The waters surrounding Europe can be grouped into two types which affected the design of craft that travelled and therefore the warfare. The Mediterranean and Black Seas were free of tides, generally calm, and the weather predictable. The seas around the north and west of Europe experienced stronger and less predictable weather. The weather gage, the advantage of having a following wind, was an important factor in naval battles, particularly to the attackers. Typically westerlies (winds blowing from west to east) dominated Europe, giving naval powers to the west an advantage. Medieval sources on the conduct of medieval naval warfare are less common than those about land-based war. Most medieval chroniclers had no experience of life on the sea, and generally were not well-informed. Marine archaeology has helped provide information.

Early in the medieval period, ships in the context of warfare were used primarily for transporting troops. In the Mediterranean, naval warfare in the medieval period resembled that of the ancient period: fleets of galleys would exchange missile fire and then come alongside for marines to fight on deck. This mode of naval warfare continued even into the early modern period, as, for example, at the Battle of Lepanto. Famous admirals included Andrea Doria, Hayreddin Barbarossa, and Don John of Austria.

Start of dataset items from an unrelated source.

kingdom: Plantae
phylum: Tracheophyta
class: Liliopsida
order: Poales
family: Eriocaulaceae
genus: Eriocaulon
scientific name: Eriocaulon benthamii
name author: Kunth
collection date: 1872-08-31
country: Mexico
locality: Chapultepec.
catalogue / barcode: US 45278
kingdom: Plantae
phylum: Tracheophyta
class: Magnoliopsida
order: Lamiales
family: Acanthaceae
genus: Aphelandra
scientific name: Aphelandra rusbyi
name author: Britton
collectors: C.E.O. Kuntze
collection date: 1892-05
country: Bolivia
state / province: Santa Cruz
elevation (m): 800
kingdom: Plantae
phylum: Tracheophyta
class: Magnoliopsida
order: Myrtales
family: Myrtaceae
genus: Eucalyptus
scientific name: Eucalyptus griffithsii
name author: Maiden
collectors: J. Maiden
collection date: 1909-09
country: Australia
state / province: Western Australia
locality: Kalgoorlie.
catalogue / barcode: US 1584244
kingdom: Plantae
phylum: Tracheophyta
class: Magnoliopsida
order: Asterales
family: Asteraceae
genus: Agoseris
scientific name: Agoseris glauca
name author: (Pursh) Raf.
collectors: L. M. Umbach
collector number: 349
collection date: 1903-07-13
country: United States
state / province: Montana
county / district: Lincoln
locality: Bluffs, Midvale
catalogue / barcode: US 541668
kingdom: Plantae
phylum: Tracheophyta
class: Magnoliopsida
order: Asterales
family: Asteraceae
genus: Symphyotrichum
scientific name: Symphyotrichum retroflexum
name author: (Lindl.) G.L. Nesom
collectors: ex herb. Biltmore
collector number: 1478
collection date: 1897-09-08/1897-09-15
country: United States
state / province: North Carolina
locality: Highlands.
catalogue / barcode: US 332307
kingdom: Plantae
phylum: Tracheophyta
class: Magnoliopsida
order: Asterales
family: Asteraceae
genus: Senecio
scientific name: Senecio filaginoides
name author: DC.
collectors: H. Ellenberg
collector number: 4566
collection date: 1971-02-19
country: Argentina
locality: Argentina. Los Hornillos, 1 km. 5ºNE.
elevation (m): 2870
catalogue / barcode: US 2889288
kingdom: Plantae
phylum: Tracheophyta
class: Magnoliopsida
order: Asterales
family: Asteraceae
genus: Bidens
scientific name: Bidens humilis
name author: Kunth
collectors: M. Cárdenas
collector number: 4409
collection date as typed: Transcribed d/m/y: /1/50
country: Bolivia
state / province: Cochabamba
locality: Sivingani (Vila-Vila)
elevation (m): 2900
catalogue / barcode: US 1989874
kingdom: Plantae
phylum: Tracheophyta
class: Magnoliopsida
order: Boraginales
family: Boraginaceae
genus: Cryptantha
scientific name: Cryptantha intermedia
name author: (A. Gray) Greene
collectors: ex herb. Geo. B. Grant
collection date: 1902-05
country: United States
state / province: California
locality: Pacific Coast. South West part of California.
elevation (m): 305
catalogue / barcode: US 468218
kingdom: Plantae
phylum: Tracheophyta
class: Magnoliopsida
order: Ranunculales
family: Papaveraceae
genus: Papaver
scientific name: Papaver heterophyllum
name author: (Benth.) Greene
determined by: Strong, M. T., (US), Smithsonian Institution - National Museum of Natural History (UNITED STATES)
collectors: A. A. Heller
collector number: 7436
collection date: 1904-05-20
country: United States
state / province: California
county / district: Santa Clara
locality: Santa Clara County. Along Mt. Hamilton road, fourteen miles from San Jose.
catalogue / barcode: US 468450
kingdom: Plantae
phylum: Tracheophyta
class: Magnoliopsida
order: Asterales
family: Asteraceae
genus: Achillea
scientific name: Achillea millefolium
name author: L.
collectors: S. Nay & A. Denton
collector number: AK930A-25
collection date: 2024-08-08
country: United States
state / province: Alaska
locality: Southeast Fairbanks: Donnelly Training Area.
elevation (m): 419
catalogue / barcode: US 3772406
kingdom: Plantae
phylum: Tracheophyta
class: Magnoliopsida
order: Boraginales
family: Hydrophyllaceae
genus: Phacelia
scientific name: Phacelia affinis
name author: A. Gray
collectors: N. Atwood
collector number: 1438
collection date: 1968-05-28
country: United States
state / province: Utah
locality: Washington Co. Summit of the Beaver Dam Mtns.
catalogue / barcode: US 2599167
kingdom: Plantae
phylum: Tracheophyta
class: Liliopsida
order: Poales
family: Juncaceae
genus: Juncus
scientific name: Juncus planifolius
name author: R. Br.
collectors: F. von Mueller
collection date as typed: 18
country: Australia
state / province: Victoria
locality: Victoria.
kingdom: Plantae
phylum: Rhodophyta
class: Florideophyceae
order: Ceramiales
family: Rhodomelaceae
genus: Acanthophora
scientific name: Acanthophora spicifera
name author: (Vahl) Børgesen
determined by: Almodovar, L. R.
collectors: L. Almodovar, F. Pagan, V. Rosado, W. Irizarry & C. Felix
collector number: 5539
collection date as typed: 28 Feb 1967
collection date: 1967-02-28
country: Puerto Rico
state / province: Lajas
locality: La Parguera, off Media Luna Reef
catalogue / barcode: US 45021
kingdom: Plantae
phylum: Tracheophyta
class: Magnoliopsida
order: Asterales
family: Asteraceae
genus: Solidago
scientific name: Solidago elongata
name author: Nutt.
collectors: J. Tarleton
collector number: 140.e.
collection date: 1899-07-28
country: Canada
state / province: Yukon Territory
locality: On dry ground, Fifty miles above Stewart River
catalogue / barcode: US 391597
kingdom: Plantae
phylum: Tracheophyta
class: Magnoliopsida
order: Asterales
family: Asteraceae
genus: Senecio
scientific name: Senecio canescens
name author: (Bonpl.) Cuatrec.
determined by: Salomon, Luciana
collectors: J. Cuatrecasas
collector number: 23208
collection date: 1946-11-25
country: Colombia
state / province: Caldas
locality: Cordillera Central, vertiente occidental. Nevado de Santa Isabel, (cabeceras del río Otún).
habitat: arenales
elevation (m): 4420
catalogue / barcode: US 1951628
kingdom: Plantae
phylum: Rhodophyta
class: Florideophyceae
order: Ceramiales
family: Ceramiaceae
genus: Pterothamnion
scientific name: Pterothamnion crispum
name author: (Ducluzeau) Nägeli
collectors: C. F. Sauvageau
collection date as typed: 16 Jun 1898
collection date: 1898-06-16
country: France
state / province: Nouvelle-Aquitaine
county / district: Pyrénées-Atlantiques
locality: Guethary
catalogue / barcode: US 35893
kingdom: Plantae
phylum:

However, galleys were fragile and difficult to use in the cold and turbulent North Sea and northern Atlantic, although they saw occasional use. Bulkier ships were developed which were primarily sail-driven, although the long lowboard Viking-style rowed longship saw use well into the 15th century. Ramming was impractical with these sailing ships, but their main purpose remained the transportation of soldiers to fight on the decks of the opposing ship (as, for example, at the Battle of Svolder or the Battle of Sluys).

Warships resembled floating fortresses, with towers in the bows and at the stern (respectively, the forecastle and aftcastle). The large superstructure made these warships quite unstable, but the decisive defeats the more mobile but considerably lower boarded longships suffered at the hands of high-boarded cogs in the 15th century ended the issue of which ship type would dominate northern European warfare.

In the medieval period, it had proved difficult to mount cannons on board a warship, although some were placed in the fore- and aftcastles. Small hand-held anti-personnel cannons were used, but large cannons mounted on deck further compromised the stability of warships, and cannons at that time had a slow rate of fire and were inaccurate. All this was about to change at the end of the medieval period. The insertion of an opening in the side of a ship, with a hinged cover, allowed the creation of a gundeck below the main deck. The weight of cannon distributed to lower decks of the ship increased its stability immensely, effectively providing ballast, and a row of cannon on a lower deck produced the broadside, where the weight of shot overcame the inherent inaccuracy of firing cannons from a ship at sea. An example is the Mary Rose, the flagship of King Henry VIII's fleet, which had around eleven heavy guns per side, all of which were capable of firing shot nine pounds or more.